Walker had an inauspicious start to his running career, losing his first ever race, aged about seven. Fortunately within a couple of years he discovered that running was something at which he could do well. He won most of his races at intermediate and high school, although he concentrated more on tennis. It was only at age 19 that he began to take running more seriously. Recognising the teen's newfound commitment, Graeme Douglas, a member of the Manurewa Harriers Club which Walker had joined during high school, put him in touch with coach Arch Jelley.
Jelley put Walker on his first real training programme and within a couple of seasons he had won his first senior national title, in the 800 metres at Hamilton in 1972. After successfully defending his title the following year, he made the New Zealand team for the Pacific Conference Games in Canada. That season he also raced the European circuit with fellow New Zealanders Dick Quax and Rod Dixon. It was invaluable experience that prepared him well for the 1974 Commonwealth Games in Christchurch.
In Christchurch Walker won bronze in the 800 m and silver in the 1500 m. The contest for the latter, described as ‘The greatest middle distance race of all time', saw him line up against Tanzanian runner Filbert Bayi in the 1500 m for the first time. The following year in Helsinki he took Bayi on again in the 1500 m and won.
Later in 1975 Walker shot to international stardom when he became the first person to come in under the time of 3:50 for the mile (breaking Bayi's world record at the same time). It was a stunning achievement, as Peter Snell explained at the time:
Walker's achievement ranks as greater than Roger Bannister's first sub-four minute mile. Bannister achieved lasting fame when he broke four minutes and he'll probably be always better known than Walker. But this was a far better run.
The attention that followed was unlike anything Walker had experienced before. In his autobiography he commented on the expectation it produced, noting that the headlines changed to ‘Walker fails' when he did not turn out the same performance the following week. The attention didn't abate and the accolades kept flowing, among them New Zealand Sportsman of the Year, Athlete of the Year (Track and Field News) and the Lonsdale Cup.

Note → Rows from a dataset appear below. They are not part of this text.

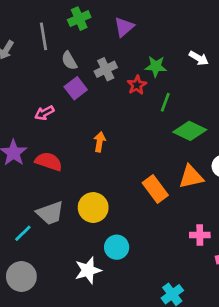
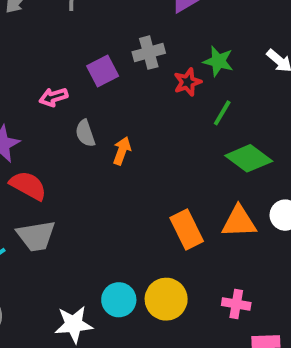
gray semicircle: (69, 61) -> (85, 133), moved
red semicircle: (49, 161) -> (28, 186), moved
yellow circle: (93, 208) -> (166, 299), moved

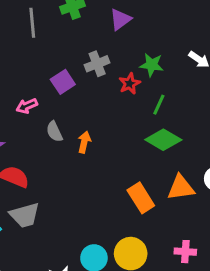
green diamond: (249, 158) -> (163, 140), moved

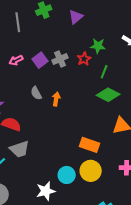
gray cross: (97, 64) -> (60, 59), moved
pink arrow: (27, 106) -> (16, 60), moved
orange rectangle: (141, 198) -> (89, 145), moved, turned -36

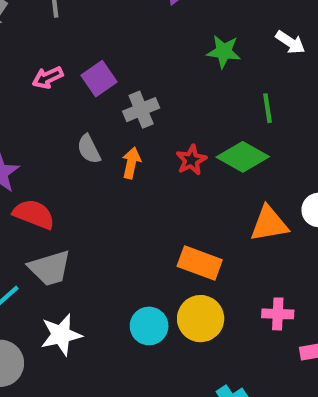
gray cross: (60, 59) -> (141, 110), moved
red star: (84, 59) -> (191, 160), moved
green line: (104, 72) -> (267, 108), moved, turned -32
white star: (46, 191) -> (61, 335), moved

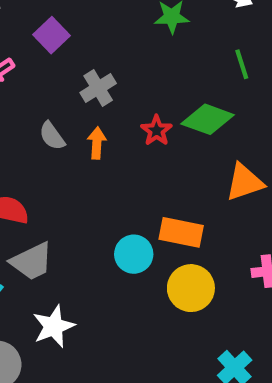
purple square: (99, 79) -> (52, 35), moved
green line: (267, 108) -> (242, 64), moved
cyan circle: (149, 326) -> (134, 254), moved

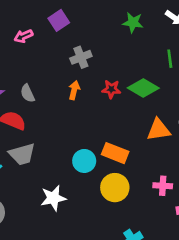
red star: (156, 131) -> (111, 89), turned 30
gray semicircle: (52, 136) -> (28, 93), moved
white star: (54, 326) -> (53, 198), moved

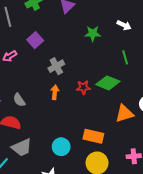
cyan circle: (84, 161) -> (61, 147), moved

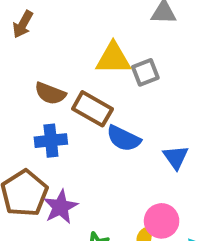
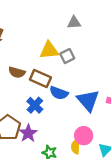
blue cross: (51, 141) -> (35, 105), moved, turned -35
blue triangle: (176, 157) -> (88, 100), size x1.6

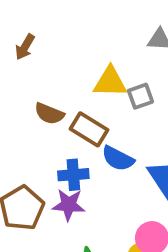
blue cross: (35, 105) -> (73, 175), turned 35
purple star: (28, 133) -> (69, 205), moved, turned 30

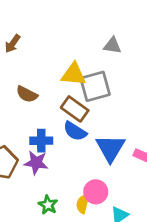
gray square: (140, 96) -> (95, 86), size x1.6
brown rectangle: (89, 129) -> (75, 109), moved

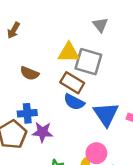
gray triangle: (112, 46) -> (100, 25), turned 49
gray square: (95, 86) -> (88, 62), turned 36
blue cross: (41, 141) -> (27, 113), moved

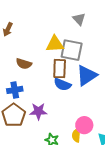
brown rectangle: (72, 83) -> (60, 69), turned 66
blue cross: (27, 113) -> (15, 90), moved
blue triangle: (106, 114) -> (87, 76), moved, turned 35

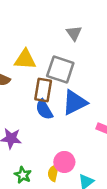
yellow triangle: (55, 44) -> (25, 59), moved
blue semicircle: (62, 84) -> (44, 110), turned 30

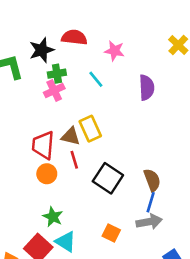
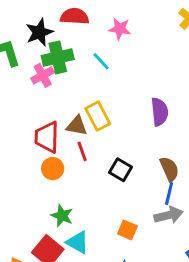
green cross: (57, 74) -> (58, 57), size x1.5
purple semicircle: (147, 88) -> (160, 112), moved
pink cross: (54, 91) -> (43, 75), moved
black square: (108, 178) -> (120, 170), size x0.7

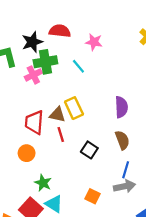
orange circle: (53, 169) -> (27, 153), moved
brown semicircle: (169, 169) -> (122, 140), moved

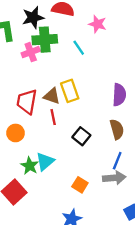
cyan triangle: (54, 204) -> (45, 162), moved, turned 42

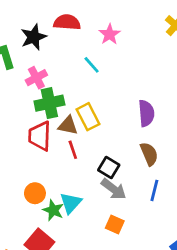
pink star: (97, 24) -> (110, 34), turned 30
green cross: (45, 40) -> (49, 103), moved
orange circle: (16, 133) -> (35, 193), moved
gray arrow: (114, 178) -> (114, 189), moved, turned 50

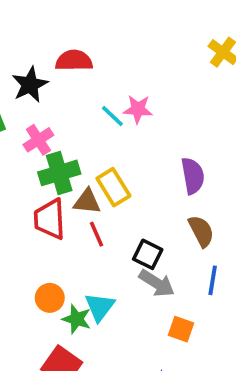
pink star: (110, 34) -> (138, 109), moved, turned -30
orange square: (115, 224) -> (181, 329), moved

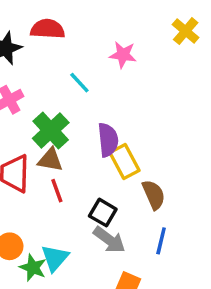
pink star: (138, 109) -> (123, 55), moved
green cross: (59, 173) -> (51, 131), moved, turned -30
purple semicircle: (193, 176) -> (108, 140), moved
yellow rectangle: (113, 187) -> (125, 162), moved

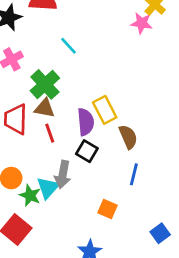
pink star: (123, 55) -> (142, 23), moved
purple semicircle: (108, 140) -> (86, 122), moved
gray arrow: (109, 240) -> (63, 174), moved, turned 64

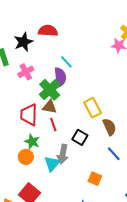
purple semicircle: (86, 122) -> (60, 77), moved
blue line: (134, 174) -> (114, 154), turned -56
green star: (30, 195) -> (32, 142), moved

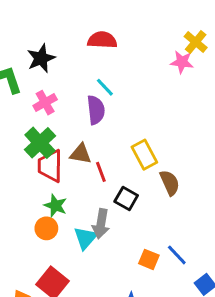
red semicircle: (48, 31) -> (102, 40), moved
green cross: (50, 90) -> (40, 143), moved
red line: (53, 125) -> (101, 172), moved
blue line: (114, 154) -> (177, 255), moved

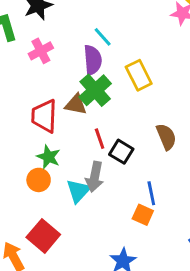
green cross: (40, 143) -> (95, 90), moved
yellow rectangle: (144, 155) -> (139, 75), moved
red line: (101, 172) -> (100, 139), moved
blue line: (177, 255) -> (151, 193), moved, turned 30

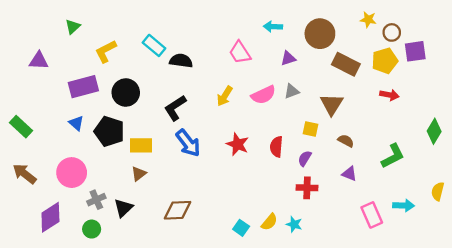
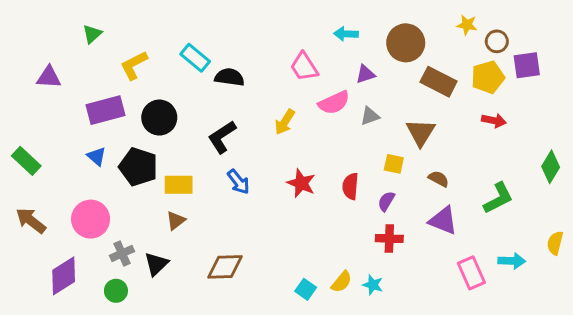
pink semicircle: (263, 95) -> (334, 103), moved
blue arrow: (188, 143) -> (238, 182), size x0.7
purple triangle: (349, 174) -> (443, 221), size x1.5

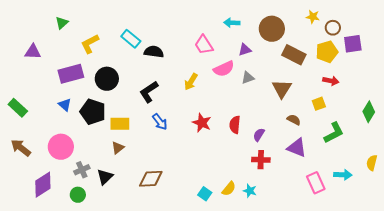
yellow square: (394, 164) -> (319, 104), moved, turned -32

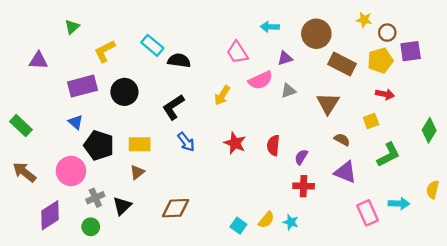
black pentagon: (93, 112) -> (99, 145), moved

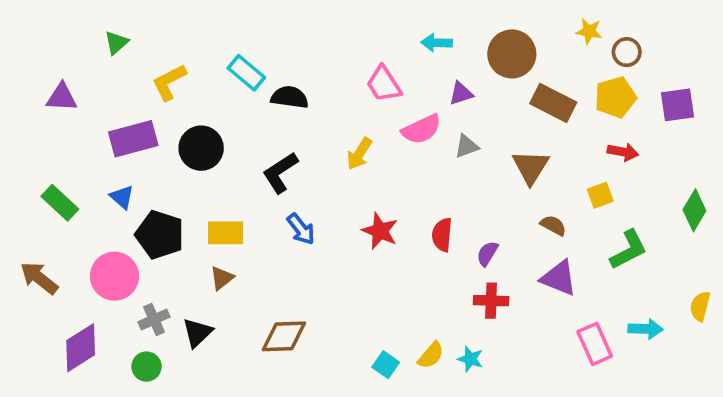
purple square: (411, 51) -> (678, 105), moved
green rectangle: (21, 126) -> (60, 203), moved

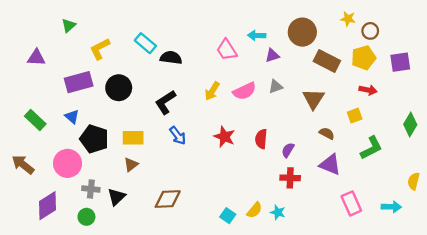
cyan arrow: (436, 43) -> (257, 35), moved
pink semicircle: (421, 129) -> (244, 91), moved
gray cross: (154, 319) -> (91, 189), turned 30
cyan arrow: (645, 329) -> (391, 207), moved

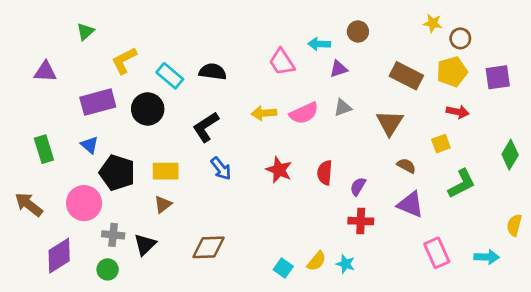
brown circle: (302, 32) -> (358, 32), moved, size x0.6
cyan rectangle: (145, 43) -> (170, 76), moved
yellow arrow: (212, 91) -> (264, 113), turned 54
green rectangle: (35, 120) -> (44, 149), turned 30

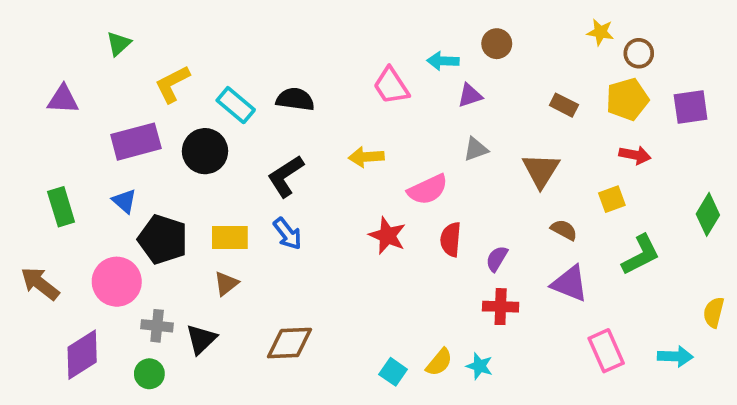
brown rectangle: (406, 76) -> (564, 105), size x0.6
pink semicircle: (304, 113) -> (428, 190), moved
blue arrow: (221, 168) -> (288, 234), moved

When Walker won gold in the 1500 m at the 1976 Montreal Olympics he was relieved – happy in the knowledge that, unlike his world record, it could not be broken. He dismissed criticism that it was the slowest 1500-m final since Melbourne in 1956. And four years later he put to bed any speculation that his long-term rival Bayi would have beaten him had he been able to participate. Walker won the long-anticipated clash before a tiny crowd in Budapest.
In recognition of his achievements during the 1970s Walker was eventually voted sportsman of the decade. But he continued competing into the 1980s and early 1990s. He won silver in a frustrating 1500-m final at the 1982 Commonwealth Games. He also made the finals of the 5000 m at the 1984 Olympics and 1986 Commonwealth Games, and the 1500 m at the 1990 Commonwealth Games.
Walker finally retired from athletics in 1992. Four years later he announced that he was suffering from Parkinson's disease – but his active life continued. In 2008, while serving on the Manukau City Council, he launched the John Walker ‘Find Your Field of Dreams' Foundation ‘to get every kid in the Manukau active and involved in sport'. He also continues to run an equestrian supply store with his wife.
In June 2009 Sir John Walker became a Knight Companion to the New Zealand Order of Merit for services to sport and the community.